**Data records:**
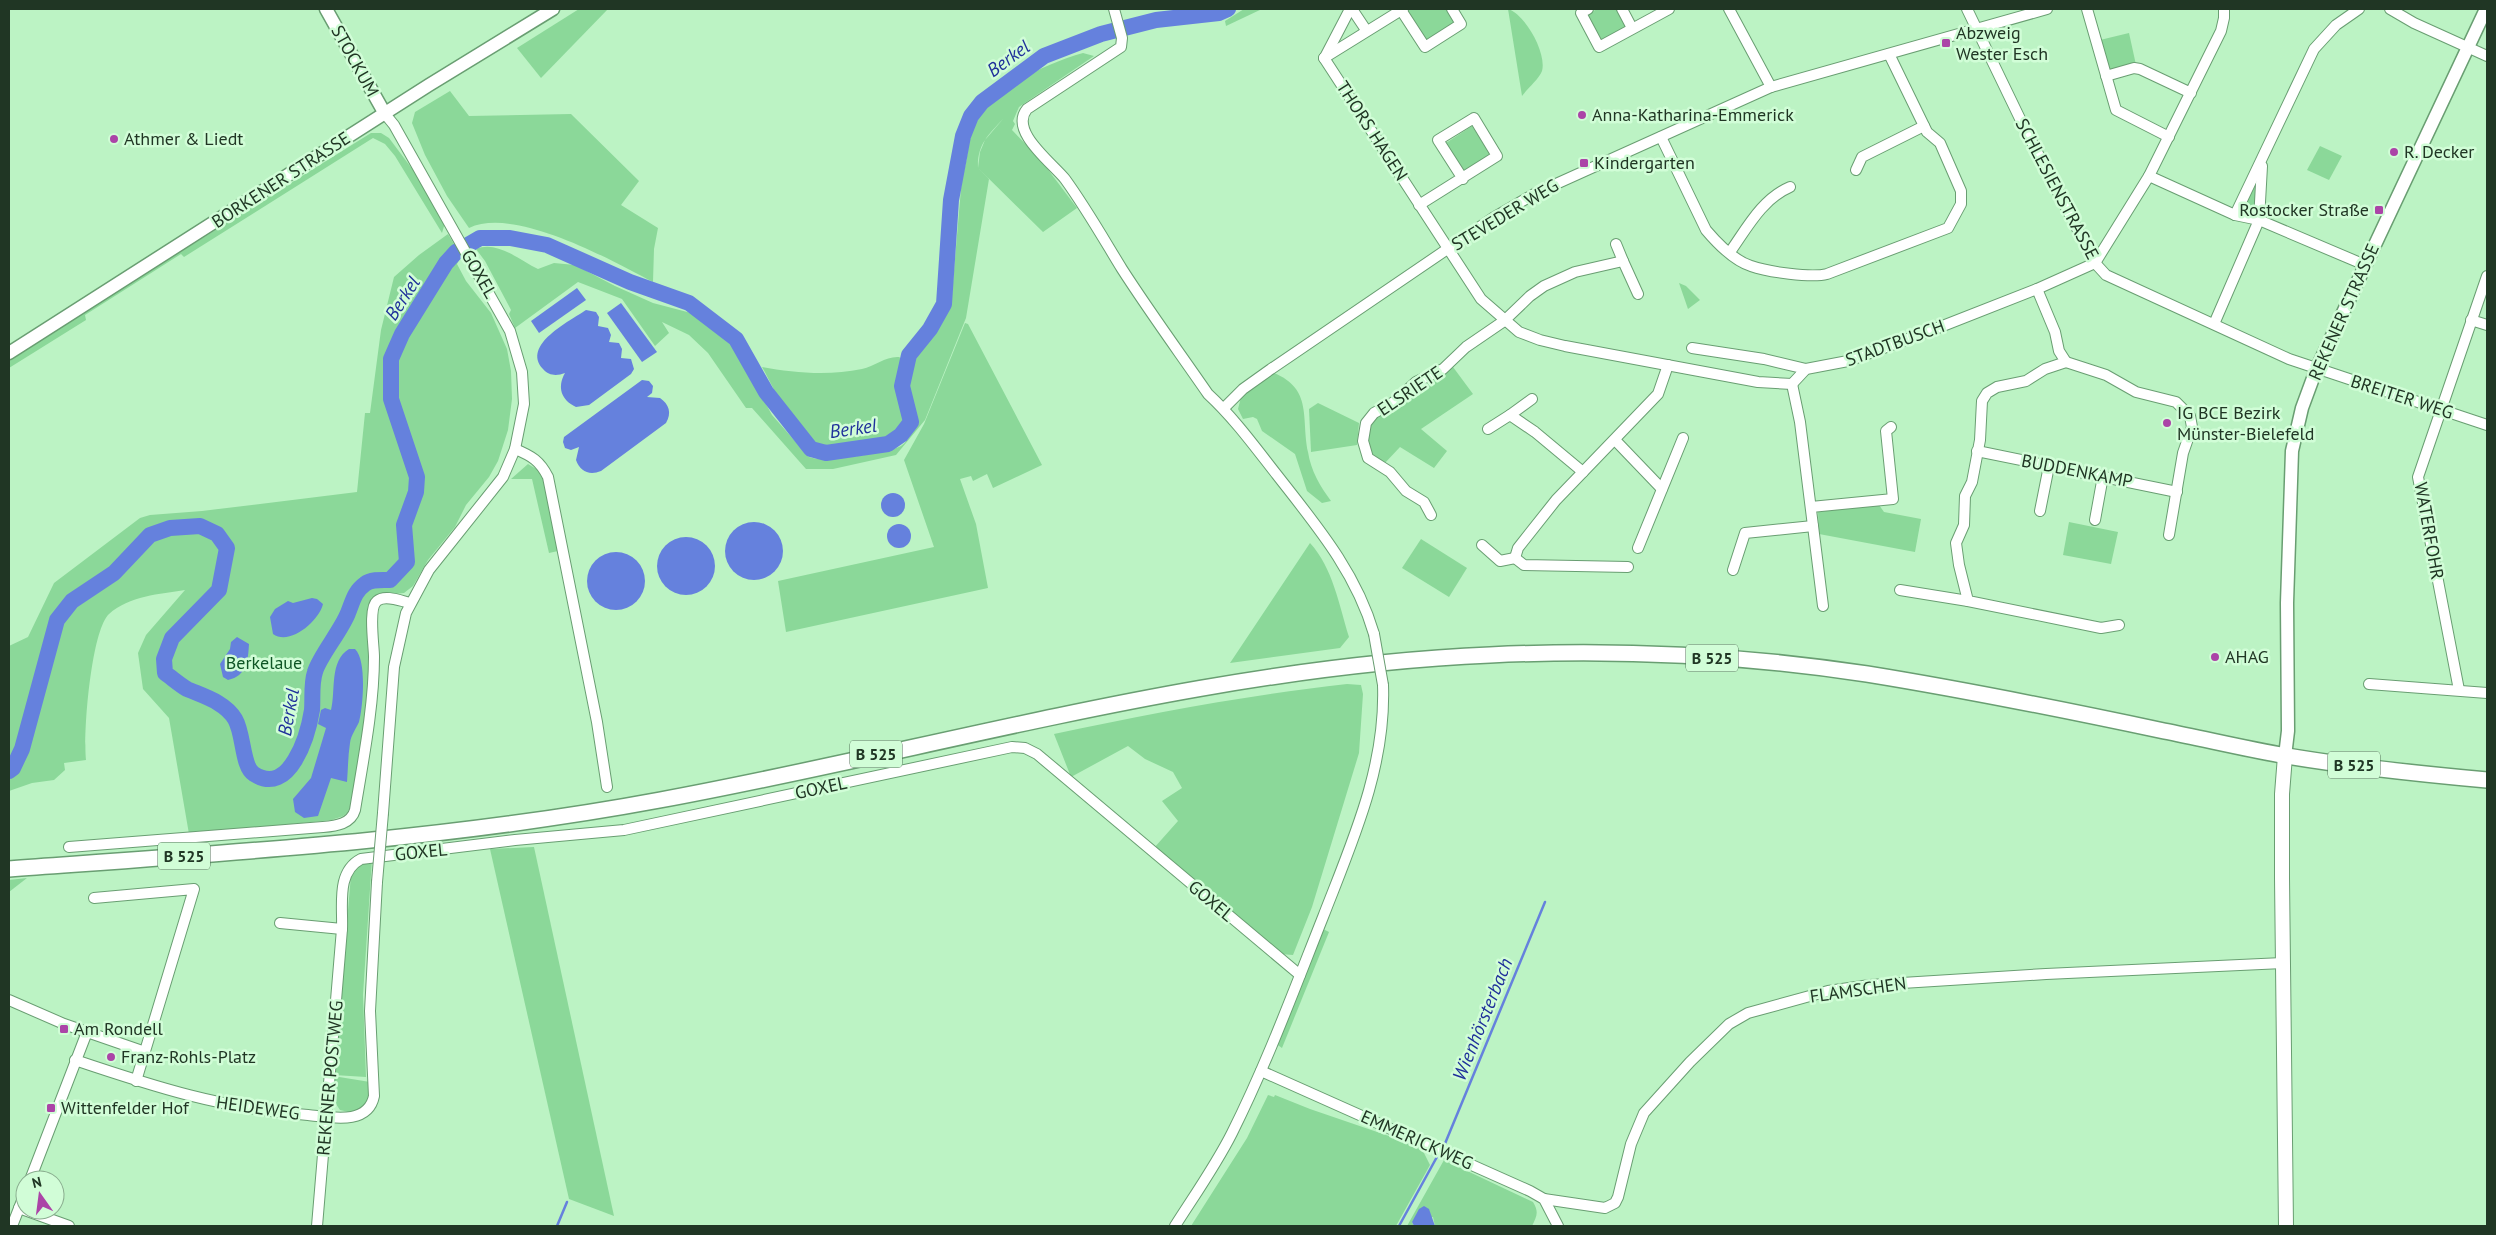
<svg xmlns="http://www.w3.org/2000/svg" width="2496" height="1235" font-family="'PT Sans',sans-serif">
	<rect width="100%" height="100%" fill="#bcf3c4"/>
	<g fill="#8bd899">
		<polygon points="579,9 608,9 541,78 517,48"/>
		<polygon points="1244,9 1262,9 1226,26 1225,21"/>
		<polygon points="1410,9 1447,9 1457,24 1426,40 1407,10"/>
		<path d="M1508,9c17,5 39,44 34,62 -3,8 -15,18 -20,25z"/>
		<polygon points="1597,9 1618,9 1627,26 1600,41 1586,15"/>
		<polygon points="2129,33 2136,65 2110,72 2100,40"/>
		<path d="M1083,53l11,3 -75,51 -6,14 2,3 -3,6 28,29 37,49 -34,24 -65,-64 2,-16 5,-12 18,-21c-15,16 -26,26 -25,49l11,11 -23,139 -41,102 -29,35 -63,14h-27l-54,-61h-6l-38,-55 -19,-18 -27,-13 7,11 -14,13 -33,-47 -44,-17 -63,46 -6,-14 2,-4 -26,-49 -9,-12c21,-9 43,11 62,20l16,-6 21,2 40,21 38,17 38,10 9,5 34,29 38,68 37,42c13,6 79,-4 92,-11 9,-6 13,-18 16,-27l-10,-34 11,-33 16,-17 17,-29 11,-129c6,-15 5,-33 11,-48 16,-40 72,-65 110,-76z"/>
		<path d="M450,91l19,25 102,-2 68,67 -18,24 37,23 -4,21 -1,33c-42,-22 -138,-76 -184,-54l-22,-32 -22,-41 -13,-32 3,-11z"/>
		<polygon points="1472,126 1490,154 1464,171 1446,143"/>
		<polygon points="371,133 381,133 389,138 413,170 445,223 442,233 395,156 385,144 373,138 184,257 181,254 85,315 86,320 9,368 9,359"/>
		<polygon points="2320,146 2342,156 2329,180 2307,170"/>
		<polygon points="2260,173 2254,213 2242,211"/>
		<path d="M448,234l13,22 -4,8 9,17 25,32 16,36 4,22 1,28 -4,31 -10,31 -9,16 -23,28 -11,22 -27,33 -15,26 -9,7 -29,3c-11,21 -4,49 -5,72 0,28 -8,123 -22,143 -3,6 -10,6 -16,9l-143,14 -20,-116 -26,-29 -5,-36 8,-18 39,-45c-25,4 -56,6 -76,24 -18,17 -26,120 -23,146l-22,3 1,7 -11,10 -22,3 -23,8v-145l19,-9 26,-54 86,-65 10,-3 52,-4 155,-19 8,-79h5l11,-83 13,-53 25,-22z"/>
		<polygon points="1679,283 1686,286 1700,300 1688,309"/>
		<polygon points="965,323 968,324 1042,465 993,488 987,474 973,481 971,476 960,479 976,524 988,588 786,632 778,581 934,547 904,460 924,424"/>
		<path d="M899,357l3,2c-13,28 2,41 1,67l-14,11 -66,9c-31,-12 -45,-51 -61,-79 32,6 67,9 100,2 13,-3 24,-13 37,-12z"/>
		<path d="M1453,367l20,27 -52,35 26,22 -13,17 -34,-21 -16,17c-7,-5 -15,-11 -17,-20 -6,-33 64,-63 86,-77z"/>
		<path d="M1274,373c39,16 27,46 34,79 3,19 12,34 23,49l-9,2 -15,-12 -12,-37 -33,-23 -5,-12 -4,-2 -10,2 -5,-10 3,-12z"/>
		<polygon points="1318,403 1359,423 1357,445 1311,452 1309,409"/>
		<polygon points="528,464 543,473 558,551 549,553 532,479 511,479"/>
		<polygon points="1879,505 1884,512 1921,519 1915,552 1819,534 1818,512"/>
		<polygon points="2069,522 2118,532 2111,564 2063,555"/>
		<polygon points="1421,539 1467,568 1449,597 1402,568"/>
		<path d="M1310,543c23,25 29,62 39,94l-9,11 -110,15z"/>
		<path d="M1347,684l14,1 2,9 -4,59 -47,154 -19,48 -13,-1 -126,-106 24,-27 -16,-20 20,-13 -9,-16 -28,-13 -17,-13 -57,31 -17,-43c98,-21 194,-39 293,-50z"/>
		<polygon points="534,847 614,1216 569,1199 490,849"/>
		<polygon points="372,859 363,995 366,1077 334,1075 351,875 358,865"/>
		<polygon points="27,878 9,892 9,880"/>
		<polygon points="1323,929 1329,932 1282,1048 1275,1043"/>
		<polygon points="333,1076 370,1082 370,1093 366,1105 353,1113 340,1110 332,1098"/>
		<polygon points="1268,1095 1274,1097 1275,1095 1310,1109 1421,1147 1430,1165 1396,1226 1191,1226 1247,1138"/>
		<path d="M1444,1160l89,42c6,10 4,14 -1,24h-97l-2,-9 -21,5 2,4h-7z"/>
	</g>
	<g fill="#6581dd">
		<polygon points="577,288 586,300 539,333 531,321"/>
		<polygon points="621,303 657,352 642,362 607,313"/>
		<path d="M586,310l10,2 3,5 -1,9 10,2 3,7 -2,7 10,1 3,6 -1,9 10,1 3,10 -3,5 -42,31 -13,2c-15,-7 -19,-20 -11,-34 -8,3 -16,3 -22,-4 -22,-24 27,-48 43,-59z"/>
		<path d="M642,380l7,1 4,5 -1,7 -5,4 13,1c9,6 12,15 6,25l-65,48c-12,5 -21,0 -25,-11l3,-13 -8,3 -6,-2 -2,-6 1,-5z"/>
		<circle cx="893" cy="505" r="12"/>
		<circle cx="754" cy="551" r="29"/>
		<circle cx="899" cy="536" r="12"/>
		<circle cx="686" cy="566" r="29"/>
		<circle cx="616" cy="581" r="29"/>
		<path d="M312,598l5,1 6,5c-4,17 -33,42 -50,30l-3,-17 5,-8 13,-8 5,2z"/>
		<path d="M237,637l12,7c-1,16 -2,32 -21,36l-5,-3 -3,-13 10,-15 1,-7z"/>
		<path d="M349,649h6c12,11 8,58 4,73 -3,7 -8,13 -9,21 -2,13 -2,26 -3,39l-16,-4 -13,38 -14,2 -9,-6 -2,-13 18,-21 15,-50 -8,-4 3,-14 4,-2 6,2c5,-19 -2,-49 18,-61z"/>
		<polygon points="1424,1206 1429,1209 1435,1226 1414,1226 1412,1222 1419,1209"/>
	</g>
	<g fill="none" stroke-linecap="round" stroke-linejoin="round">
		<g stroke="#6581dd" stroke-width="2.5">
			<polyline points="1444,1146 1545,902"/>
			<polyline points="557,1226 567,1202"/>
			<polyline points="1399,1226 1438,1155"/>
		</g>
		<path stroke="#6581dd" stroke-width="16" d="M9,771l4,-3 9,-19 35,-129 15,-19 42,-28 36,-38 20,-7 30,-2 17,8 10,14 -8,42 -47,48 -8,21 1,14c7,5 15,12 22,16 16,7 38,13 48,30 9,15 7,48 19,55 36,23 54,-39 58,-64 1,-12 -1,-26 3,-38 4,-15 26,-41 33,-59 5,-12 6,-21 17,-29 6,-5 18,-4 25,-4l17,-18 -3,-37 12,-33 1,-15 -26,-78v-40l11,-25 44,-71 10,-11 24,-14h30l37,7 83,37 59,21 47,36 30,53 45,57 15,4 62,-9 13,-9 10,-13 -9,-36 7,-31 21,-26 14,-25 7,-104 12,-64 8,-20 11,-14 62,-46 57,-22 55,-14 63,-7 9,-4"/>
		<g stroke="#699e72" stroke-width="12">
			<g id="minor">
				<path d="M1114,9l8,29 -1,9 -94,62c-18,22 24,53 38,70 21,29 38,59 57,90 27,42 57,83 86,125 26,24 47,53 69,81 39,50 79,97 97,159"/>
				<polyline points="1352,9 1366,30"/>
				<polyline points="1588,9 1581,13 1599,47 1669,9"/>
				<polyline points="1622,9 1632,28"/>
				<polyline points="1729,9 1771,87"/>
				<polyline points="1967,9 2024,127 2095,263 2106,275 2289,359 2487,425"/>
				<polyline points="2087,9 2116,110 2169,137"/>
				<polyline points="2390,9 2414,23 2487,56"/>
				<polyline points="1401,10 1425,47 1461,24 1452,9"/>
				<polyline points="1325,57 1350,9"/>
				<polyline points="1324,58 1481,299 1519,332 1540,340 1565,346 1758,382 1792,384"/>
				<polyline points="1324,58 1403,9"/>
				<polyline points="2106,76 2134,68 2140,69 2191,93"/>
				<path d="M1661,137l45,93c11,13 29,31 45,36 17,6 60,12 76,8l121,-46 13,-24v-13l-21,-48 -13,-11 -38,-78"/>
				<polyline points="1856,170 1862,157 1924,126"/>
				<polyline points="2149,176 2235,215 2259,220 2365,265"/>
				<polyline points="1419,205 1497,156 1474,118 1438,140 1463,179"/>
				<polyline points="2235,215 2314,49 2336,25 2359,9"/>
				<polyline points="1616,244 1623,261"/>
				<path d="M1730,252c17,-24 32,-53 60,-65"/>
				<polyline points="2037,289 2055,332 2059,351 2066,362 2045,369 2026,381 1997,387 1987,393 1982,401 1980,440 1972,482 1965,496 1964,525 1956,543 1959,565 1968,601 2101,628 2119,625"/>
				<polyline points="2471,320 2487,325"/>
				<polyline points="2214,324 2259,220 2262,166"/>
				<polyline points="1692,348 1764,359 1806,369"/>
				<polyline points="2066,362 2106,375 2136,392 2176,402 2190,416 2192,427 2183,453 2169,535"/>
				<polyline points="1792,384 1806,369 1848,361 1935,329 2037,289 2095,263 2149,176 2221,31 2224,18 2224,9"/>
				<polyline points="1792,384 1800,422 1823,606"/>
				<polyline points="1224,408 1243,389 1271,369 1493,218 1536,193 1771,87 2047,9"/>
				<polyline points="1510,415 1532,399"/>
				<polyline points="1488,429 1510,415 1535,432 1583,472"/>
				<polyline points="1615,440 1662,489"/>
				<path d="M515,449c17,7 25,12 33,28l49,245 10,65"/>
				<polyline points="1977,451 2177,492"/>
				<polyline points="1811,507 1893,499 1886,431 1891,427"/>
				<polyline points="2040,511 2049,466"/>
				<polyline points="1431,515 1424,502 1406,491 1390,472 1368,458 1363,441 1366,423 1374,413 1394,402 1416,382 1443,369 1466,347 1504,321 1530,296 1544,286 1575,272 1623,261 1638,294"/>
				<polyline points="2095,520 2103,476"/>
				<polyline points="1482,545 1500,561 1515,558"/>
				<polyline points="1638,548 1683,438"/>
				<polyline points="1515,558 1518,548 1556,500 1658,394 1668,365"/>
				<polyline points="1515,558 1524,565 1628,567"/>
				<polyline points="1733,570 1745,533 1813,526"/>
				<polyline points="1900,590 1968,601"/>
				<polyline points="2369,684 2487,693"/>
				<polyline points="2459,690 2418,477 2487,276"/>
				<polyline points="383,813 394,667 406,613 429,570 503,477 515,449 524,404 522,372 510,331 394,125 385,114"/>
				<path d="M69,847l254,-20c13,-1 28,-3 32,-17 8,-49 19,-104 19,-153 0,-12 -6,-49 3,-56 8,-7 24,0 33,2"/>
				<polyline points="94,898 194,889 136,1081"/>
				<polyline points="280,923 342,929"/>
				<polyline points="9,1000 64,1024 145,1052"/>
				<path d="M75,1060c80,27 149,49 233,55 22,2 60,11 66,-19l-4,-85 7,-129"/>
				<polyline points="1261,1071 1530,1191 1544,1199 1558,1226"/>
				<polyline points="30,1180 87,1032"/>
				<polyline points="1544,1199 1605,1208 1615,1203 1618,1197 1631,1144 1644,1113 1690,1062 1729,1024 1748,1013 1828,991 1870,985 2046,974 2283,963"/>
				<polyline points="19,1208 69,1226"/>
				<polyline points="12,1226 25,1193"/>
				<path d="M317,1226l25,-297c1,-24 -6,-57 19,-70l154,-19 109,-10 388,-83 13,1 12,6 263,221"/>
				<path d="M1175,1226c19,-30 41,-61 57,-93 35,-70 62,-143 91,-216 29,-75 63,-149 60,-232"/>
			</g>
		</g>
		<g stroke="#699e72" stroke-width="15">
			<g id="tertiary">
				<polyline points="326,9 385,114"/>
				<polyline points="9,353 429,85 553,9"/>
				<polyline points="2285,756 2288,731 2287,603 2292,451 2302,408 2316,370 2486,9"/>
			</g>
		</g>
		<g stroke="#699e72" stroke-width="16">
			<polyline id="secondary" points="2285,756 2282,794 2282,878 2286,1226"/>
		</g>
		<g stroke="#699e72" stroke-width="18">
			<path id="primary" d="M9,869c218,-16 436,-29 651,-69 277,-51 547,-133 830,-145 126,-6 252,0 377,19 99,16 198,36 297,57 41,8 82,18 123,25 66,11 134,18 200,24"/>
		</g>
		<use href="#minor" stroke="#fff" stroke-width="10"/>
		<use href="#tertiary" stroke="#fff" stroke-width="12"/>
		<use href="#secondary" stroke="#fff" stroke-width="14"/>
		<use href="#primary" stroke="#fff" stroke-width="15"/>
		<g stroke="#699e72" stroke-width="12" stroke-linecap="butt">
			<g id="minor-bridge">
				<polyline points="1374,634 1383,685"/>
				<polyline points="377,882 383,813"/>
			</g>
		</g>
		<use href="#minor-bridge" stroke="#fff" stroke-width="10"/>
	</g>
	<g fill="#ab44a7" stroke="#d1fdd7" stroke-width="2">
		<rect x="1941" y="38" width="10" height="10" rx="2.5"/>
		<circle cx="1582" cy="115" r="5"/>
		<circle cx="114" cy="139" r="5"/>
		<circle cx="2394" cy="152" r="5"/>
		<rect x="1579" y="158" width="10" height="10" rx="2.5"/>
		<rect x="2374" y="205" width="10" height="10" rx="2.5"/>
		<circle cx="2167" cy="423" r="5"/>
		<circle cx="2215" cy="657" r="5"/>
		<rect x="59" y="1024" width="10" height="10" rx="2.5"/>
		<circle cx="111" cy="1057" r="5"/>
		<rect x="46" y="1103" width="10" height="10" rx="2.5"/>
	</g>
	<g text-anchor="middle" stroke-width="5" stroke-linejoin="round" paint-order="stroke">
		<g fill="#d1fdd7" stroke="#55725a" stroke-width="1">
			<rect x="1686" y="644.5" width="52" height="27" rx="4"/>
			<rect x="850" y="740.5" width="52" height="27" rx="4"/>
			<rect x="2328" y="751.5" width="52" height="27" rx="4"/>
			<rect x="158" y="842.5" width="52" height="27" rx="4"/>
		</g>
		<g font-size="16" font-weight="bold" fill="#203624">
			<text x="1712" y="664">B 525</text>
			<text x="876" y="760">B 525</text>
			<text x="2354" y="771">B 525</text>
			<text x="184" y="862">B 525</text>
		</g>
		<g font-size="18" fill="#203624" stroke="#d1fdd7" text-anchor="start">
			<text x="1956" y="39">Abzweig<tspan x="1956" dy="21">Wester Esch</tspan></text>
			<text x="1592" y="121">Anna-Katharina-Emmerick</text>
			<text x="124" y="145">Athmer &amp; Liedt</text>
			<text x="2404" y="158">R. Decker</text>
			<text x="1594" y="169">Kindergarten</text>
			<text x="2369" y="216" text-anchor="end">Rostocker Straße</text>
			<text x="2177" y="419">IG BCE Bezirk<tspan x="2177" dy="21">Münster-Bielefeld</tspan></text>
			<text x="2225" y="663">AHAG</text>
			<text x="74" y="1035">Am Rondell</text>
			<text x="121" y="1063">Franz-Rohls-Platz</text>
			<text x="61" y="1114">Wittenfelder Hof</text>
		</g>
		<g font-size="18" fill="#203624" stroke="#d1fdd7">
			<text transform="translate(355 61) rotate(61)" y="6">STOCKUM</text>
			<text transform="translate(1372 131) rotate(57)" y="6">THORS HAGEN</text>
			<text transform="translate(281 180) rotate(-33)" y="6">BORKENER STRASSE</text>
			<text transform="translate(2057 189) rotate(62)" y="6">SCHLESIENSTRASSE</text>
			<text transform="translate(1505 215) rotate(-31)" y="6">STEVEDER WEG</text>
			<text transform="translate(479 274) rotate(60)" y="6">GOXEL</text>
			<text transform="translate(2344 312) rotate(-66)" y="6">REKENER STRASSE</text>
			<text transform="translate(1895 343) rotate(-20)" y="6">STADTBUSCH</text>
			<text transform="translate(1410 391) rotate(-34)" y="6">ELSRIETE</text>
			<text transform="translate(2402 397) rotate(18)" y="6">BREITER WEG</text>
			<text transform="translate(2077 471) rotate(11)" y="6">BUDDENKAMP</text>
			<text transform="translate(2429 531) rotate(80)" y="6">WATERFOHR</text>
			<text transform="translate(821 788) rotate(-12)" y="6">GOXEL</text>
			<text transform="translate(421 852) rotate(-6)" y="6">GOXEL</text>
			<text transform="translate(1211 901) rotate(40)" y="6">GOXEL</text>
			<text transform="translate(1858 990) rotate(-8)" y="6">FLAMSCHEN</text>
			<text transform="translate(330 1078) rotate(-85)" y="6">REKENER POSTWEG</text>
			<text transform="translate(258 1108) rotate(8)" y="6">HEIDEWEG</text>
			<text transform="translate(1417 1140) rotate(24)" y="6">EMMERICKWEG</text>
		</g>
		<g font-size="18" fill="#0e5525" stroke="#d1fdd7">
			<text x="264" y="669">Berkelaue</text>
		</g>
		<g font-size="19" font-style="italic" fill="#1f309a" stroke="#d1fdd7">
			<text transform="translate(1008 58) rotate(-36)" y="7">Berkel</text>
			<text transform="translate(402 298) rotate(-57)" y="7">Berkel</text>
			<text transform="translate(853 428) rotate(-8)" y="7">Berkel</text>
			<text transform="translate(288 712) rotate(-80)" y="7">Berkel</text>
			<text transform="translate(1482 1019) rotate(-68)" y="7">Wienhörsterbach</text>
		</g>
	</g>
	<rect width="2496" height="1235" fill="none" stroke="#203624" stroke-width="20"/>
	<g transform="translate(40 1195) rotate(346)"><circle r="24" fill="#d1fdd7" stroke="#8aad8f"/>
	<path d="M0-4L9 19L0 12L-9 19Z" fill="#ab44a7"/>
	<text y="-8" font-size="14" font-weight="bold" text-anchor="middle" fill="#203624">N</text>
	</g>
</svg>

**About this task:**
Considering only the data above, return the lines in which "linejoin" occurs.

**Written reply:**
	<g fill="none" stroke-linecap="round" stroke-linejoin="round">
	<g text-anchor="middle" stroke-width="5" stroke-linejoin="round" paint-order="stroke">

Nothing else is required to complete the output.